Croatian PM Makes Historic Visit to Belgrade
Croatian Prime Minister Ivo Sanader made an official visit to Serbia and Montenegro today, sending a strong signal that the two countries are steadily improving bilateral relations and are ready to work together towards regional stability.
PM Sanader is the first Croatian premier to pay an official visit to Belgrade since Croatia gained independence from the former Yugoslavia in 1992. Sanader was greeted with a military guard of honor by Svetozar Marovic, president of Serbia and Montenegro. He also held talks with his counterpart, Vojislav Kustonica.
The Sanader-Marovic talks focused on bilateral relations as well as on the two countries’ prospects of joining Euro-Atlantic institutions.
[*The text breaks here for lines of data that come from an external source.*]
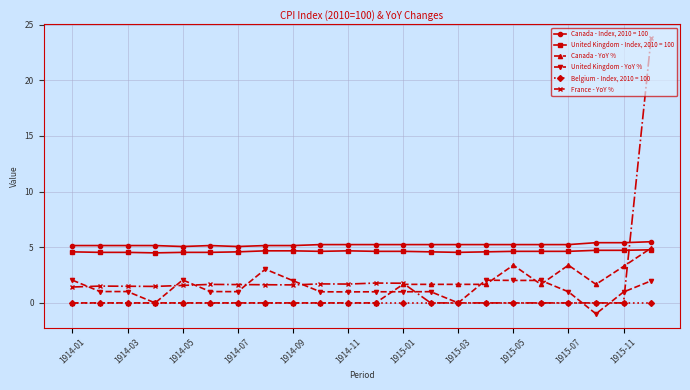

What is the minimum value shown in the chart?

-1.0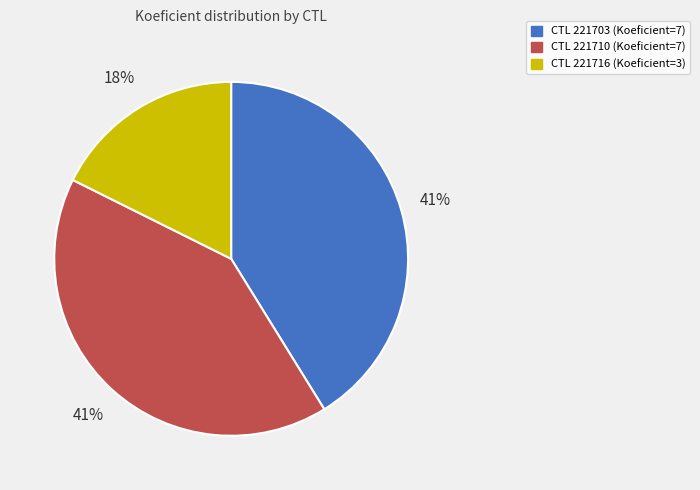

Is there any slice that represents more than half of the pie?

No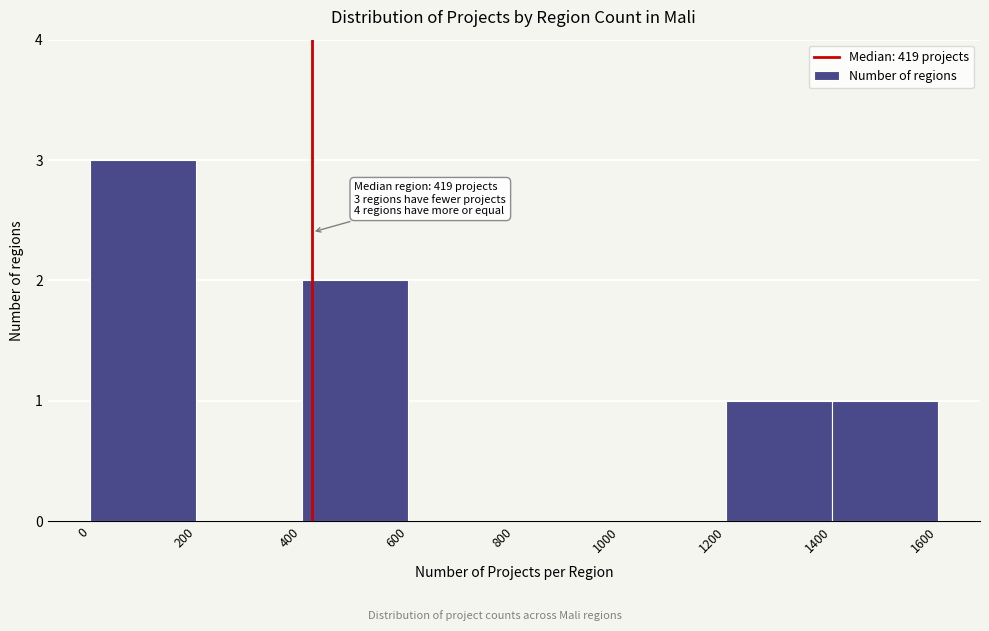

Which range on the x-axis has the tallest bar?

0 to 200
They issued a joint statement that read, “The Republic of Croatia and Serbia and Montenegro are interested in solving all remaining outstanding issues, in establishing a good neighborly partnership on the foundation of equality, reciprocity, trust and the joint vision of a European future for our part of Europe, and in the completion of the process of normalization in all segments of bilateral cooperation.”
Croatia’s PM told reporters that the future of the two countries is in a united Europe. The project of uniting Europe cannot be completed unless all countries in the region enter the EU, Sanader said, adding that the speed of reforms and strengthening of democracy, as well as the rule of law and the respect for human and minorities’ rights, would define the pace of each country’s admission into the European bloc. The Croatian PM reiterated that Zagreb expected entry negotiations with the EU to start by March 2005 at the latest.
Sanader and Marovic also hailed a bilateral agreement on the protection of minorities signed earlier in the day by Croatian Justice Minister Vesna Škare Ozbolt and Rasim Ljajic, Minister of Human and Minority Rights for Serbia and Montenegro.